Recent studies have suggested that expression of increased amounts of versican, a chondroitin sulphate proteoglycan, in neoplastic tissues may play a role in promoting tumor cell proliferation and migration [53]. Abnormal versican deposition has been observed in a number of tumor types, including breast cancer [54]. Furthermore, it has been suggested that the versican-rich extracellular matrices exert an anti-adhesive effect on cells, thus facilitating tumor-cell migration and invasion [55].

Vimentin is a type III intermediate filament normally expressed in cells of mesenchymal origin [56]. However, numerous studies have now demonstrated that vimentin can also be expressed in epithelial cells involved in physiological or pathological processes requiring epithelial cell migration [57]. Vimentin has indeed been described in migratory epithelial cells involved in embryological and organogenesis processes and tumor invasion [58]. Also, vimentin antisense transfection in vimentin-expressing breast cell lines was shown to reduce their in vitro invasiveness or migration, strongly emphasizing a functional contribution of vimentin to epithelial cell invasion/migration [59].


Using comprehensive gene expression profiling by means of SAGE combined with a recently developed statistical approach, we identified the most consistent and statistically significant changes occurring in breast cancer progression detected by this methodology. A comparison of the genes identified in our DCIS and IDC analysis with previous observations [11, 12, 14, 41] revealed expected similarities. More importantly, several genes were identified in our analysis that were not previously reported or detected in other SAGE studies. This suggests that the comparative analysis we performed of normal breast tissue, DCIS and invasive carcinomas by means of the modified t test appears statistically rigorous and applicable to SAGE studies in which multiple libraries are compared.

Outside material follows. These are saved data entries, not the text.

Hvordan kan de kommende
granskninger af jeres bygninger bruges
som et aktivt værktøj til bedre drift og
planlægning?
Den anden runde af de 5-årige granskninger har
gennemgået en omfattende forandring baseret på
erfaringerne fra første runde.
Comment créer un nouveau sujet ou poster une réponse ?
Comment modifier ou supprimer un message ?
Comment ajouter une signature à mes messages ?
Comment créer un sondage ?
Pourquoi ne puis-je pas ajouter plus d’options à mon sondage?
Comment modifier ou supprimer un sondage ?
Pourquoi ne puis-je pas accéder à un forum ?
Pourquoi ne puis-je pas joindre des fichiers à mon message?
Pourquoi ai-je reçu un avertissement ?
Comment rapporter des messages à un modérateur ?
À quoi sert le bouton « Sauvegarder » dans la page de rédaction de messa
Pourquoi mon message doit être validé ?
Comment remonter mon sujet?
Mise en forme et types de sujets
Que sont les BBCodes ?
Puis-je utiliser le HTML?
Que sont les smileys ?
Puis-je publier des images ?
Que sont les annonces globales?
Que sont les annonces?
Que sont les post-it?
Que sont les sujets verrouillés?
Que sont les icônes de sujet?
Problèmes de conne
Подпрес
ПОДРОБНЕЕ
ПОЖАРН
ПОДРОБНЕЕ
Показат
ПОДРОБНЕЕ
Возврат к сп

In the present study we observed that deregulation of genes involved in the control of cell proliferation, apoptosis and mammary gland development are frequently altered at the in situ stage (Fig. 5). Meanwhile, alterations in the expression of genes related to the cell cycle and extracellular matrix remodeling (proteinases, collagenases, cysteine proteinases), and several transcripts related to cell adhesion and motility, were abundantly deregulated at the invasive carcinoma stage (Fig. 5). Additional analysis and validation of the identified genes will be required to determine the clinical value, and to determine whether they may constitute novel targets for translational research.

Figure 5
figure 5

Schematic model portraying some of the most significant transcriptomic changes observed in breast cancer progression. DCIS, ductal carcinoma in situ; IDC, invasive ductal carcinoma.